Exactly as written, set down each line of the data below except its pictures.

◆ **INFORMATION SUPPLIED**:
%%

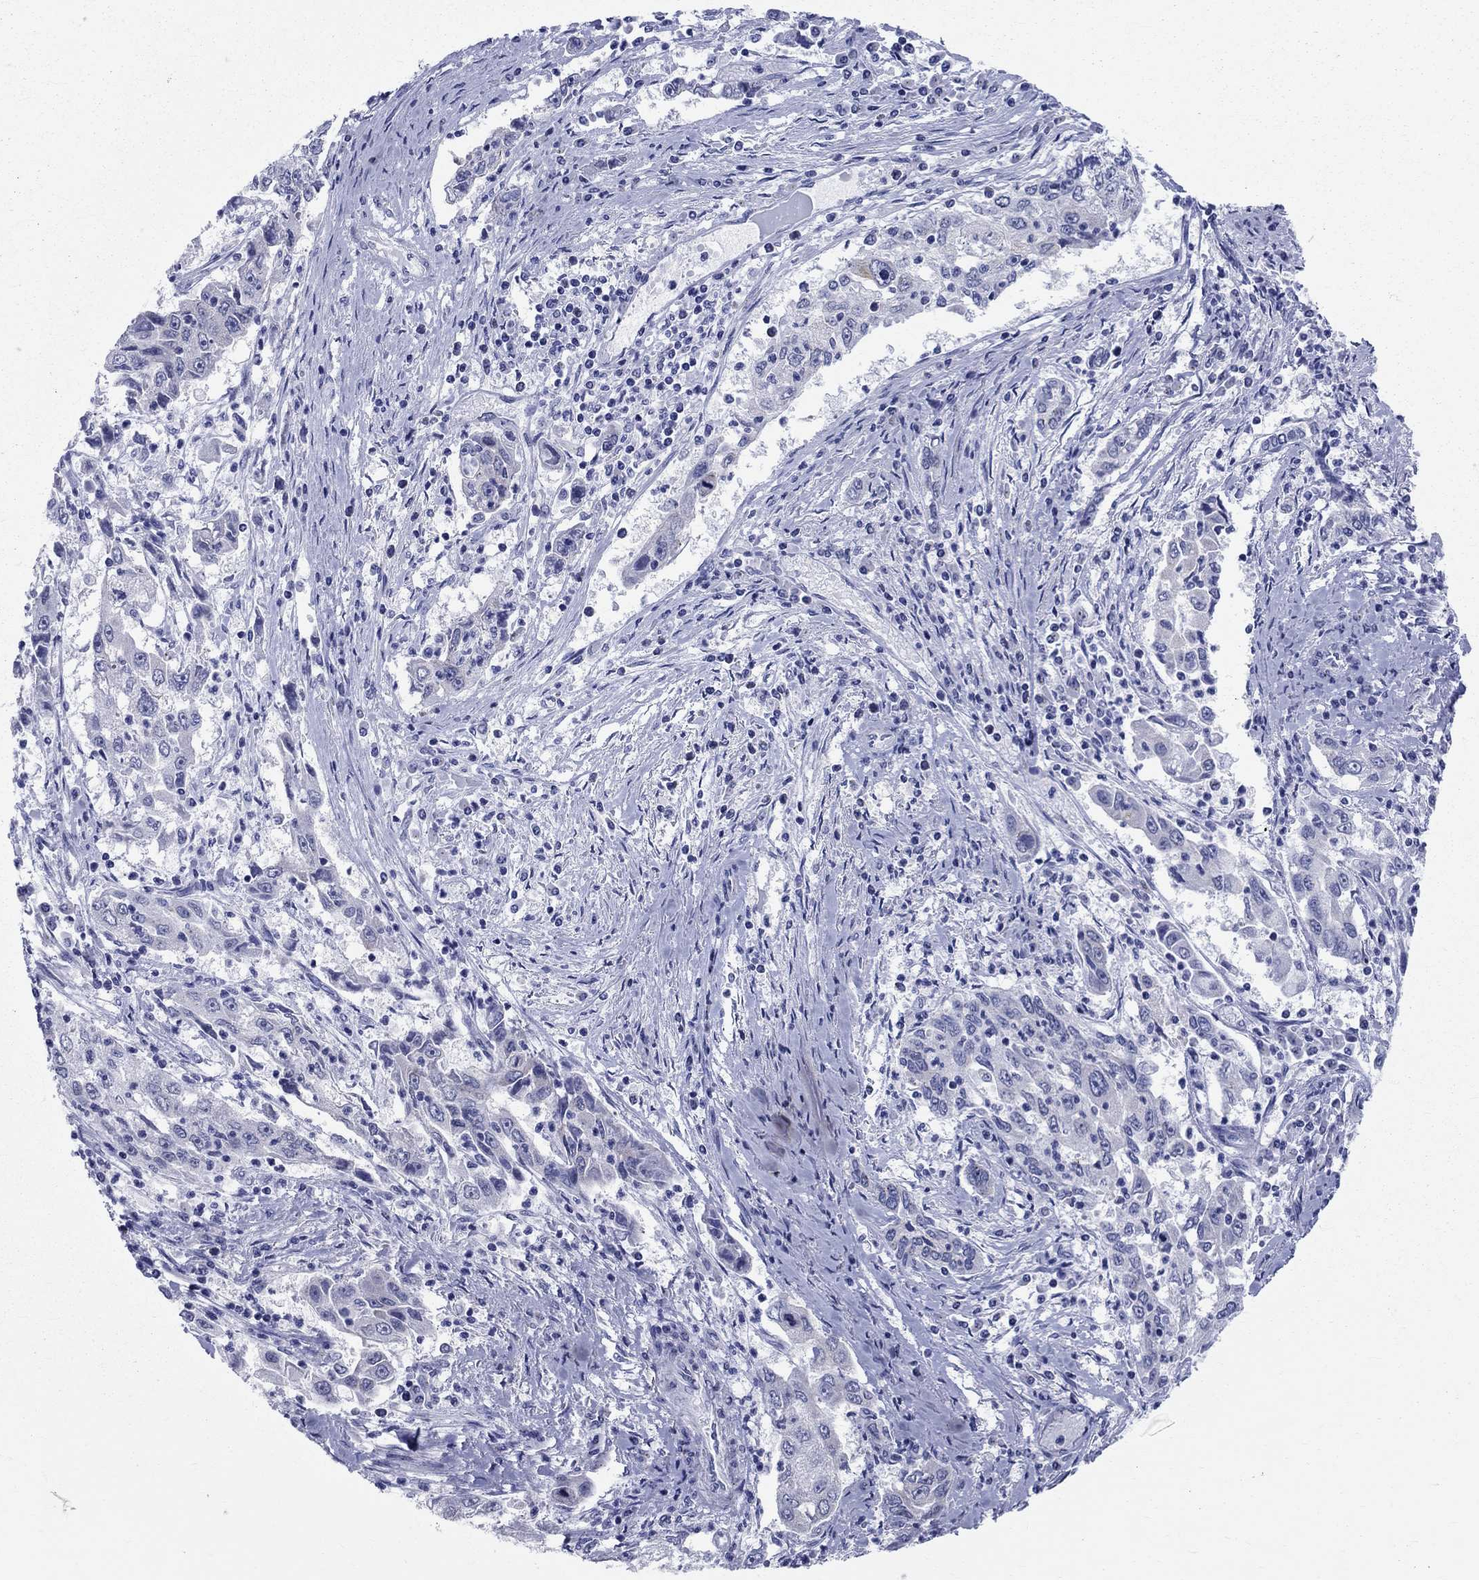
{"staining": {"intensity": "negative", "quantity": "none", "location": "none"}, "tissue": "cervical cancer", "cell_type": "Tumor cells", "image_type": "cancer", "snomed": [{"axis": "morphology", "description": "Squamous cell carcinoma, NOS"}, {"axis": "topography", "description": "Cervix"}], "caption": "IHC image of human squamous cell carcinoma (cervical) stained for a protein (brown), which exhibits no positivity in tumor cells. The staining is performed using DAB brown chromogen with nuclei counter-stained in using hematoxylin.", "gene": "CEP43", "patient": {"sex": "female", "age": 36}}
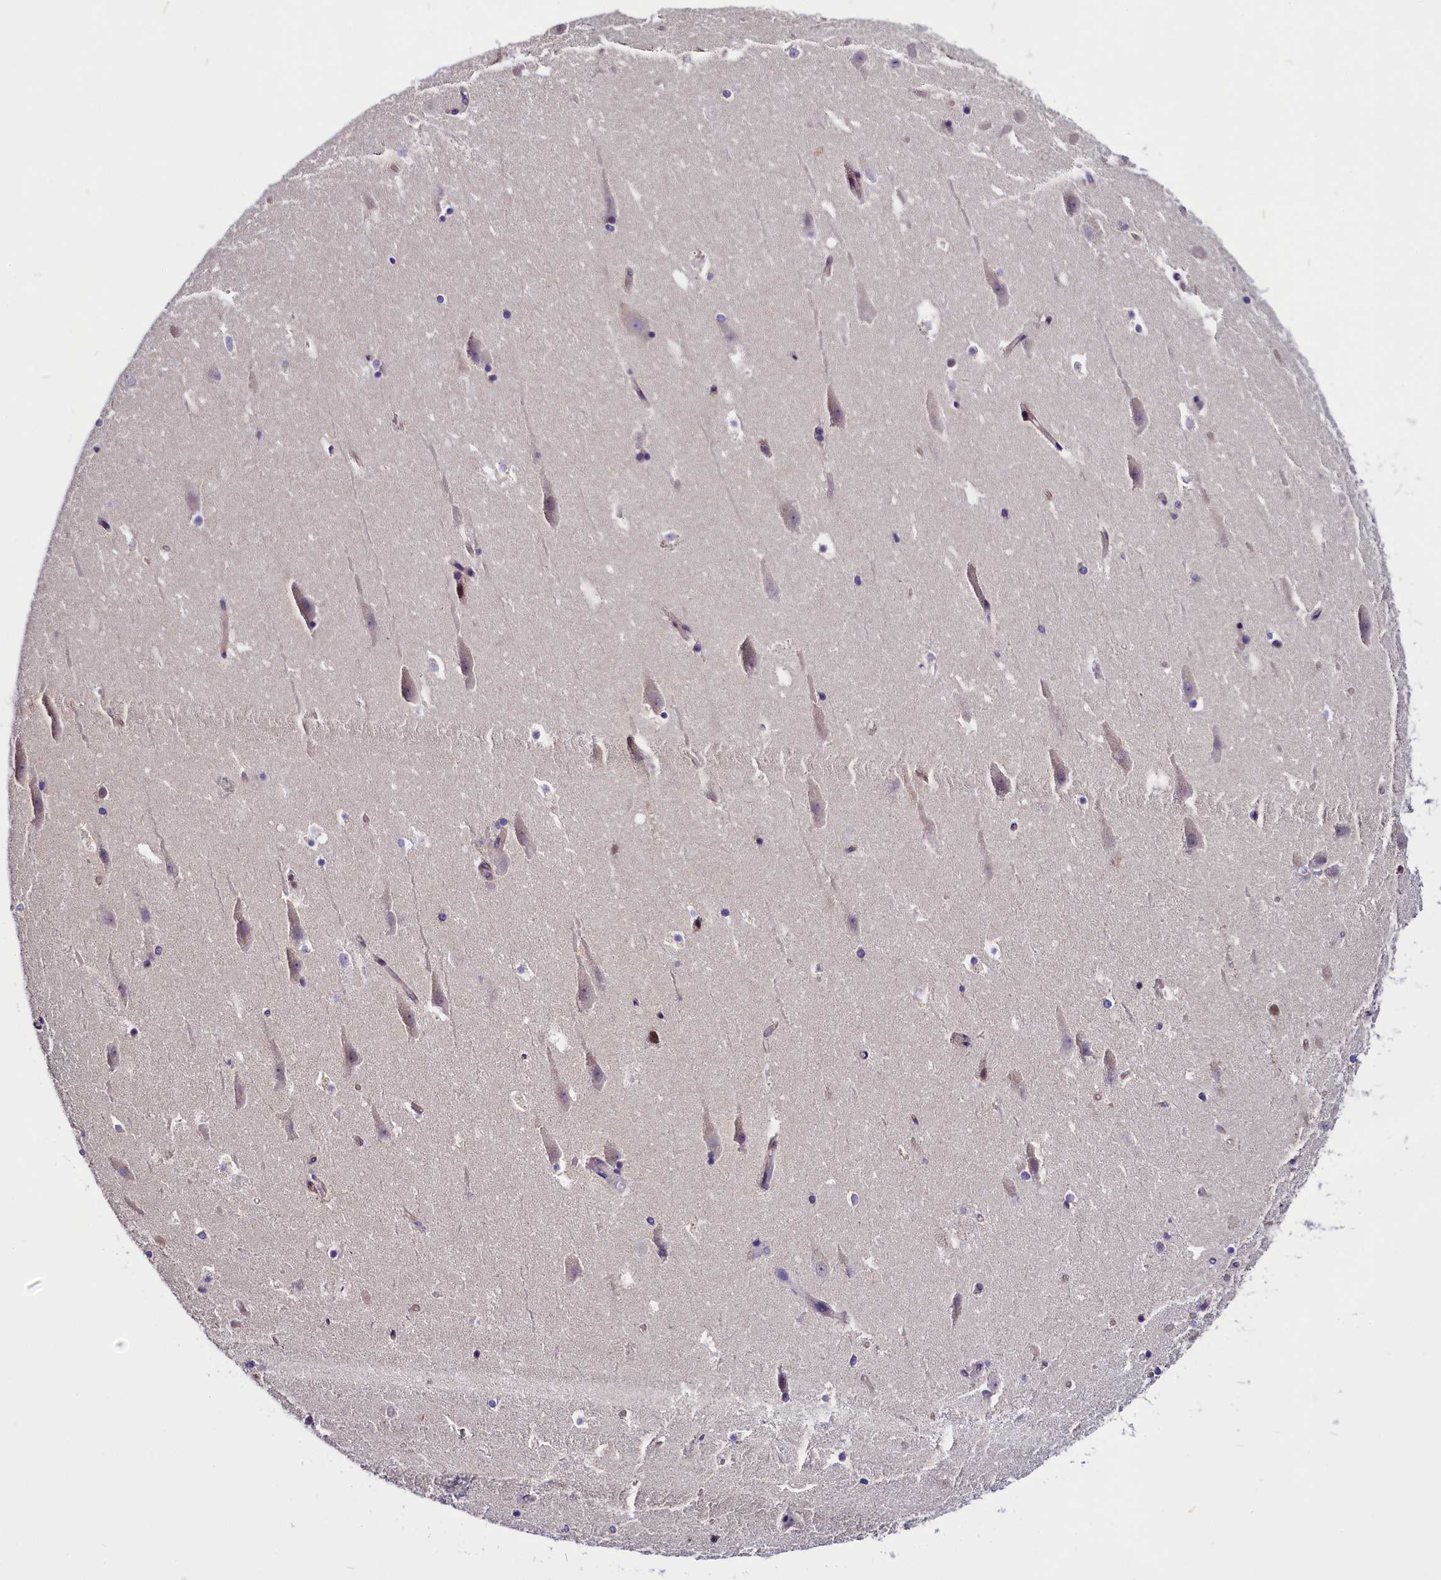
{"staining": {"intensity": "negative", "quantity": "none", "location": "none"}, "tissue": "hippocampus", "cell_type": "Glial cells", "image_type": "normal", "snomed": [{"axis": "morphology", "description": "Normal tissue, NOS"}, {"axis": "topography", "description": "Hippocampus"}], "caption": "High magnification brightfield microscopy of normal hippocampus stained with DAB (brown) and counterstained with hematoxylin (blue): glial cells show no significant positivity.", "gene": "UACA", "patient": {"sex": "female", "age": 52}}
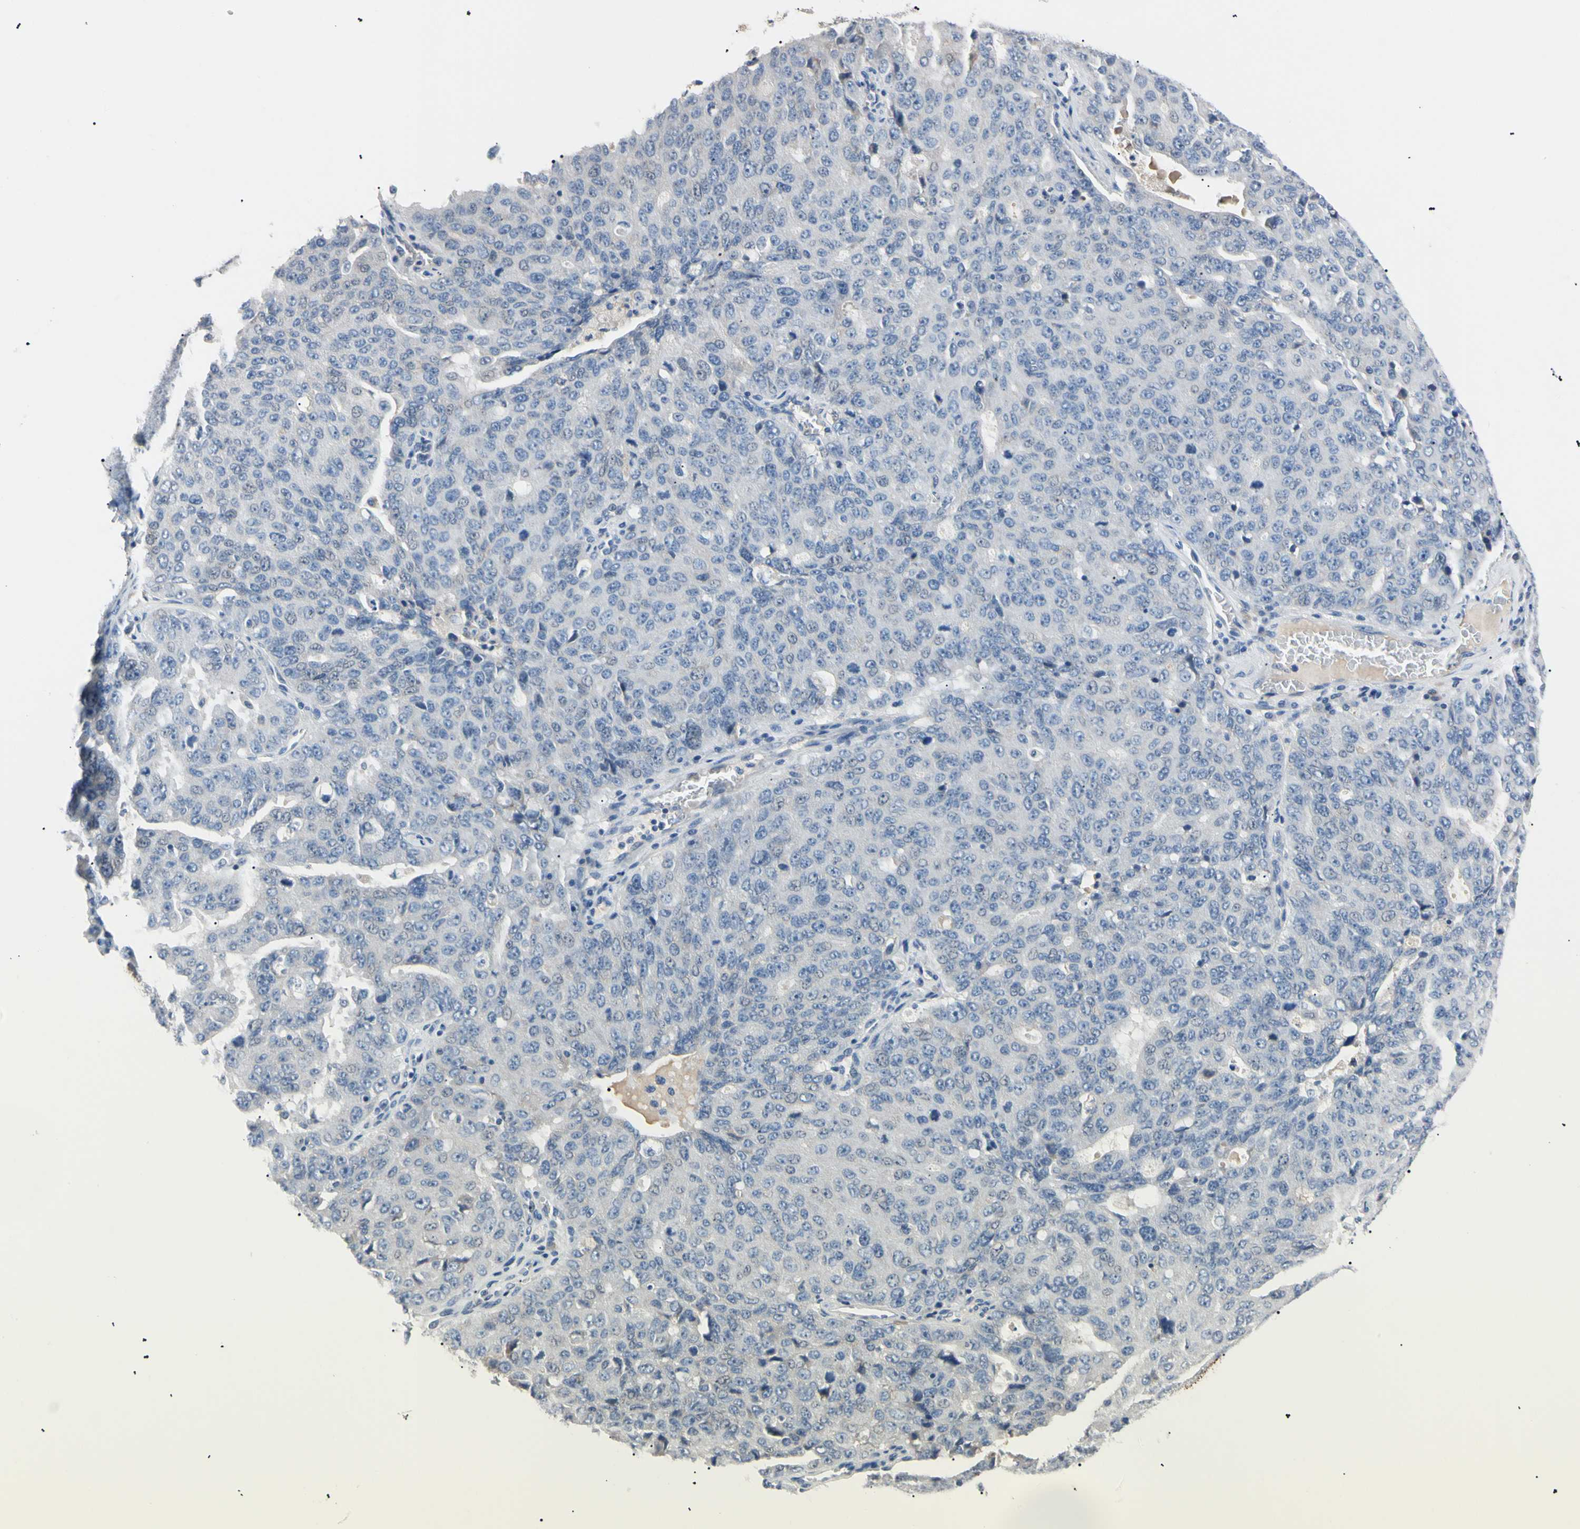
{"staining": {"intensity": "negative", "quantity": "none", "location": "none"}, "tissue": "ovarian cancer", "cell_type": "Tumor cells", "image_type": "cancer", "snomed": [{"axis": "morphology", "description": "Carcinoma, endometroid"}, {"axis": "topography", "description": "Ovary"}], "caption": "An image of ovarian cancer (endometroid carcinoma) stained for a protein demonstrates no brown staining in tumor cells.", "gene": "CGB3", "patient": {"sex": "female", "age": 62}}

%%

◆ **RESPONSE**:
{"staining": {"intensity": "negative", "quantity": "none", "location": "none"}, "tissue": "cervical cancer", "cell_type": "Tumor cells", "image_type": "cancer", "snomed": [{"axis": "morphology", "description": "Squamous cell carcinoma, NOS"}, {"axis": "topography", "description": "Cervix"}], "caption": "IHC image of human squamous cell carcinoma (cervical) stained for a protein (brown), which exhibits no positivity in tumor cells. The staining is performed using DAB brown chromogen with nuclei counter-stained in using hematoxylin.", "gene": "CEP43", "patient": {"sex": "female", "age": 36}}
{"staining": {"intensity": "negative", "quantity": "none", "location": "none"}, "tissue": "hippocampus", "cell_type": "Glial cells", "image_type": "normal", "snomed": [{"axis": "morphology", "description": "Normal tissue, NOS"}, {"axis": "topography", "description": "Hippocampus"}], "caption": "High magnification brightfield microscopy of normal hippocampus stained with DAB (brown) and counterstained with hematoxylin (blue): glial cells show no significant positivity.", "gene": "UACA", "patient": {"sex": "female", "age": 52}}
{"staining": {"intensity": "negative", "quantity": "none", "location": "none"}, "tissue": "ovarian cancer", "cell_type": "Tumor cells", "image_type": "cancer", "snomed": [{"axis": "morphology", "description": "Carcinoma, endometroid"}, {"axis": "topography", "description": "Ovary"}], "caption": "An image of ovarian cancer (endometroid carcinoma) stained for a protein demonstrates no brown staining in tumor cells.", "gene": "CGB3", "patient": {"sex": "female", "age": 62}}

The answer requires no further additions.